Report denounced as scaremongering by farmer leaders
11 March 1998
Report denounced as ‘scaremongering’ by farmer leaders
By Johnathan Riley
INDUSTRY leaders have branded a National Consumer Council (NCC) report calling for a ban on antibiotic growth promoters “a confused attempt to inflame public anxiety”.
The NCC report — Farm Policies and Our Food: The Need for Change— blamed the Common Agriculture Policy (CAP) for encouraging intensive farming methods which had led to the BSE crisis.
Released today, the report also called pesticide and fertiliser use a serious threat to public health. But it claimed the most serious health threat came from antibiotic growth promoters in cattle, sheep and pigs which it said caused antibiotic resistance in humans.

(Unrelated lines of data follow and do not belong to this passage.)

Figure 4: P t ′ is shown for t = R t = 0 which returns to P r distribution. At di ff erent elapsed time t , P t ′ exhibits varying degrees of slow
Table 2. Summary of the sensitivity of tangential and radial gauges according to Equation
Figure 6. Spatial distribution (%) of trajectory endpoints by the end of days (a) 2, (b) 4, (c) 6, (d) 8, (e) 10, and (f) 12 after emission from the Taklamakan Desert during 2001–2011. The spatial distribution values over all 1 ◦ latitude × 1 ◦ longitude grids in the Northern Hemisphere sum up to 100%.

As a result, the report called for a 10-point action plan to be implemented to control farming inputs. It recommended that the Government should:
National Office of Animal Health director Roger Cook said the NCC should check its facts before criticising British farming. He said the wide-ranging report appeared to criticise almost anything used by farmers and he accused the NCC of weaving a web of myths and legends in an attempt to inflame public anxiety.
Mr Cook said the report was confused over the facts behind food-borne disease, antibiotic resistance, growth promoters and CAP reform.

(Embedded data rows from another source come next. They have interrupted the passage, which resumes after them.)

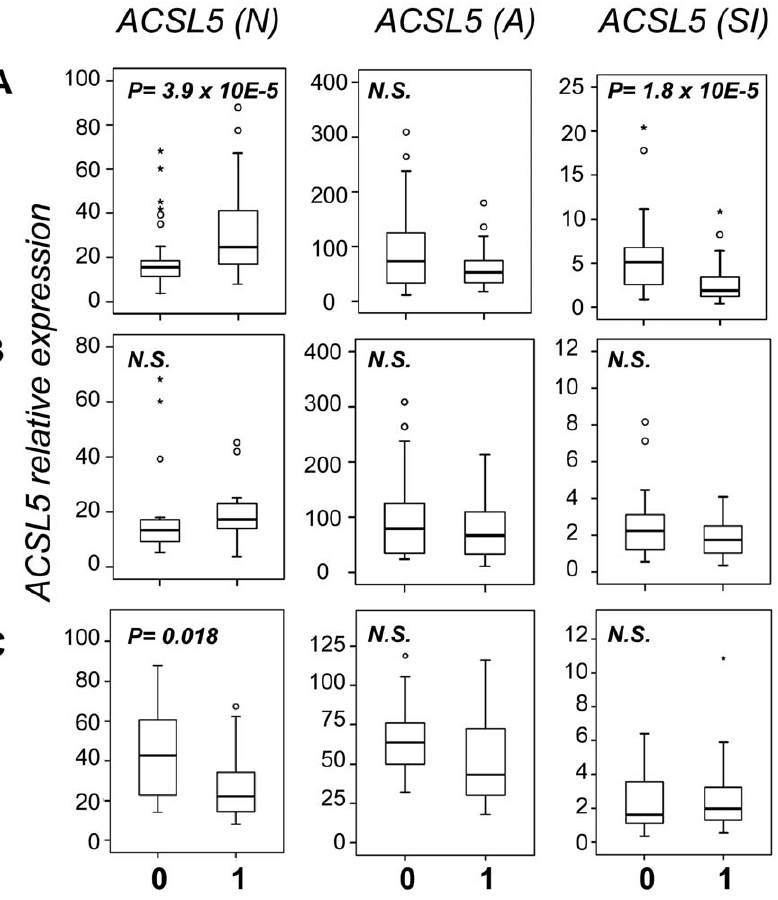
Figure 1. Association of ACSL5 mRNA expression levels with SLE. A) ACSL5 transcript levels in PBMCs from healthy controls (0) and SLE patients (1) for ACSL5(N) (number of samples n: 0=49, 1=45), activated ACSL5(A) (n, 0=34, 1=40) and the ratio A/N (ACSL5(SI) (n, 0=34, 1=40). B) ACSL5 transcript levels in PBMCs from males (0) (n=24) and females (1) (n=25), all of them from the control group. C) ACSL5 transcript levels in PBMCs from prednisone treated (1) (n=28) and untreated (0) (n=12) SLE patients. Results are represented in box plots given medians, quartiles, outsiders (circle points) and extremes (asterisk points). P-values of differences between the groups (0) and (1) are defined by Mann-Whitney Statistics. N.S . stands for non significant.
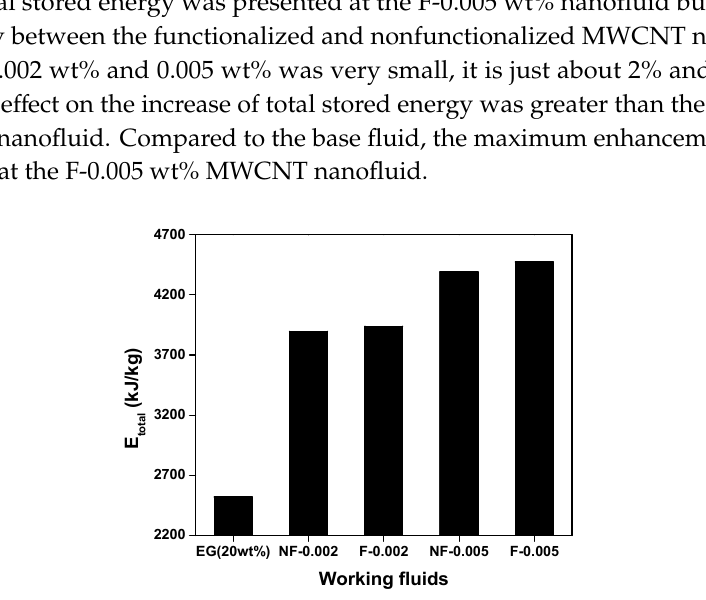
Figure 15. Comparison of photo-thermal energy conversion efficiency for different MWCNT nanofluid with time.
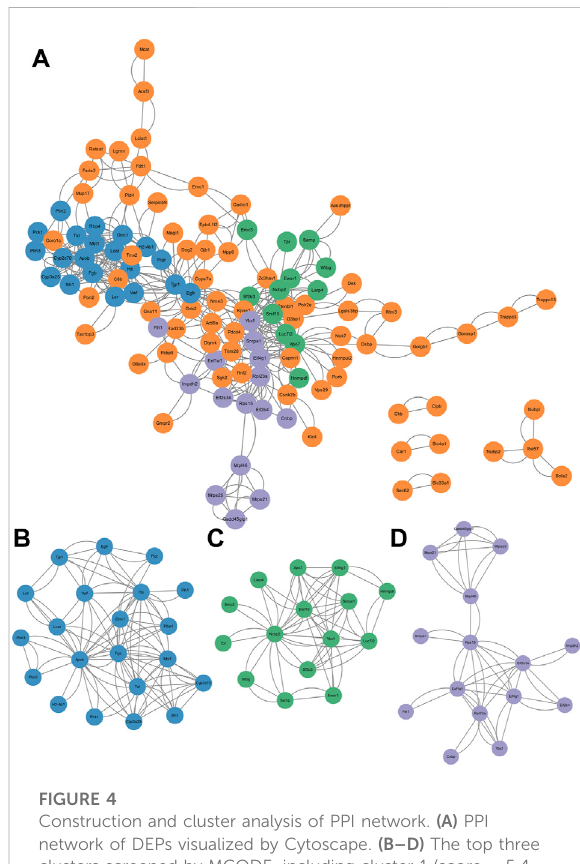
FIGURE 4 Construction and cluster analysis of PPI network. (A) PPI network of DEPs visualized by Cytoscape. (B – D) The top three clusters screened by MCODE, including cluster 1 (score = 5.4, nodes = 21, edges = 108), cluster 2 (score = 4.4, nodes = 15, edges = 62), and cluster 3 (score = 3.6 nodes = 15, edges = 50).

He said a rise in food-borne disease was linked with modern living and poor handling of food, and that evidence suggested incorrect antibiotic use in human medicine, was more to blame for antibiotic resistance.

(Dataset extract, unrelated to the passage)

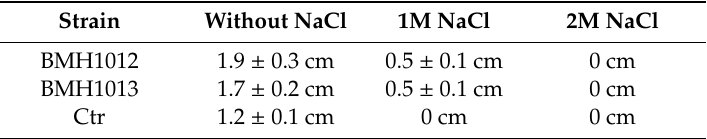
Table 2. Fungal colony growth in the absence or presence of NaCl at different concentrations. The growth was measured as the diameter of the colonies. Table2. FungalcolonygrowthintheabsenceorpresenceofNaClatdi ff erentconcentrations. Thegrowth was measured as the diameter of the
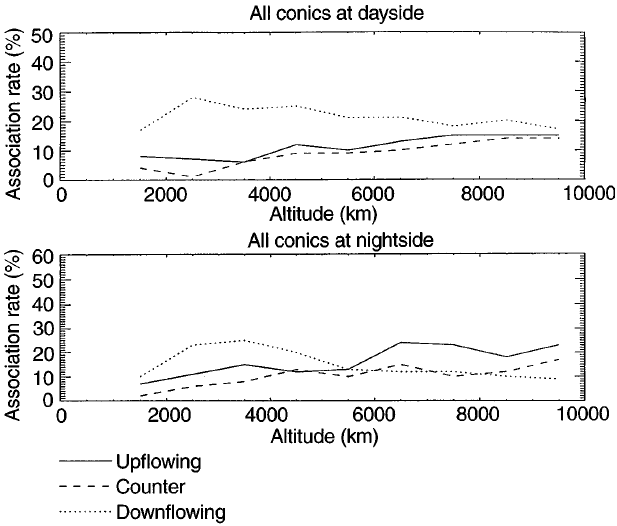
Fig. 7. Altitude variation of the association rate of the three types of field-aligned electron beams with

In response to the Swedish ban on growth promoters, Mr Cook said the Swedes had simply redesignated leading growth promoters as therapeutic medicines and were now using more medicated feed in their rations than before.
He argued that if subsidies were withdrawn, producers would have to use more modern techniques and intensify further to compete on world markets.
Meat and Livestock Commission spokesman Ray Barrowdale said the report was both “confusing” and “alarmist. Many of the incidents quoted were not based on British farming practices but European practices,” he said.
Mr Barrowdale said the reports attack on the use of growth promoters in pigs was completely unfounded. Growth promoters have been used in pigs for the past 30 years and there has been no scientific evidence to suggest they are not safe, he added.